• Directions: Please pull out, word for word, the passage of the residence-based taxation article below that begins with the words "American Citizens Abroad" and ends with "of the reform.".

━━━ Document text ━━━

Residence-based taxation (RBT) is a strategic investment in the U.S. economy, global interests, and American citizens

February 4, 2026

Residence-based taxation (RBT) is a strategic investment in the U.S. economy, global interests, and American citizens.

American Citizens Abroad (ACA) and other organizations have long focused on how RBT can benefit the individual U.S. citizens living and working overseas, however its impact is much more far reaching. RBT plays a role in advancing U.S. economic growth and national security interests by supporting U.S. citizens working in foreign countries. As essential “boots on the ground,” Americans abroad expand trade opportunities and secure markets for domestic businesses. By removing the financial barriers of double taxation, RBT ensures that U.S. talent remains competitive in these critical foreign positions. These aspects of a RBT system, while widely understood, are not often captured in discussions and are not easily quantifiable when analyzing the costs and benefits of the reform.

ACA has always maintained that U.S. citizens living and working overseas are key to creating economic opportunities that benefit all U.S. citizens, both those in the United States and in foreign locations. Whether it be a small one-person consultancy or a team of corporate leadership, who better to create U.S. business opportunities, open new markets, and advance U.S. interests than its own citizens.  

However, Americans are often at a disadvantage when competing for jobs located oversees. When applying for a position, an individual must either accept the reality of double taxation, paying both U.S. income taxes and income taxes of the nation in which they reside, on their foreign earned income, or negotiate for “tax equalization” with their future employer (where the employer bares the cost of the double taxation penalty) – something that no citizen of any other developed country must ask for. As a result, both Americans and the United States are at an inherent disadvantage in the global marketplace. Therefore, as Congress moves toward the introduction of RBT legislation, it is important that it be viewed as a tool for global competitiveness. This reform will put U.S. citizens abroad on an equal tax footing with citizens of other industrialized nations working outside their home country and lift the economic burdens of citizenship-based taxation.

RBT should be viewed as an investment in much the same way that the United States views key international strategic programs. For example, the United States routinely deploys orders of magnitude more capital overseas through executive-branch tools explicitly designed to advance U.S. economic and national security interests:

  • U.S. International Development Finance Corporation (DFC)

━━━ Entries shown ━━━

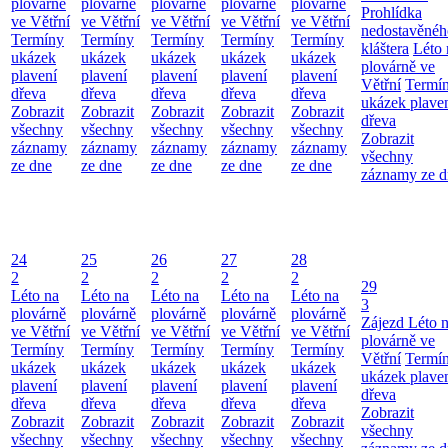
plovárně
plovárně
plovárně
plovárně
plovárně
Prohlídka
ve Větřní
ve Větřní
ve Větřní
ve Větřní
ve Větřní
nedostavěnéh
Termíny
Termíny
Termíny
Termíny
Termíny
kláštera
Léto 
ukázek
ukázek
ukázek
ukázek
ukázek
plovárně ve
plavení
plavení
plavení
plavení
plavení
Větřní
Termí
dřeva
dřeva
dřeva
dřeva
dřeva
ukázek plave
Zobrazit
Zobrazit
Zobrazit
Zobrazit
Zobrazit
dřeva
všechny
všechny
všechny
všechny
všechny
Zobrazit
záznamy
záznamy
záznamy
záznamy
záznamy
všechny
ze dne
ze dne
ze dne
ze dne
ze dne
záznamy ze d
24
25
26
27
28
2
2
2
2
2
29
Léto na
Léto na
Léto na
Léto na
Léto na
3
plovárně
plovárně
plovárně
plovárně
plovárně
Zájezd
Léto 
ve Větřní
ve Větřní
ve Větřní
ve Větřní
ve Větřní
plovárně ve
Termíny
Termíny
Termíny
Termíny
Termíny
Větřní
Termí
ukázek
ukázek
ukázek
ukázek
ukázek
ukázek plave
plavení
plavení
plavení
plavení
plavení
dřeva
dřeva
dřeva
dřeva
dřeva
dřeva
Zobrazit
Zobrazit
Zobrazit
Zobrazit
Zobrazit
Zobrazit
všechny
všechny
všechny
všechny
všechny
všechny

━━━

• Response:
American Citizens Abroad (ACA) and other organizations have long focused on how RBT can benefit the individual U.S. citizens living and working overseas, however its impact is much more far reaching. RBT plays a role in advancing U.S. economic growth and national security interests by supporting U.S. citizens working in foreign countries. As essential “boots on the ground,” Americans abroad expand trade opportunities and secure markets for domestic businesses. By removing the financial barriers of double taxation, RBT ensures that U.S. talent remains competitive in these critical foreign positions. These aspects of a RBT system, while widely understood, are not often captured in discussions and are not easily quantifiable when analyzing the costs and benefits of the reform.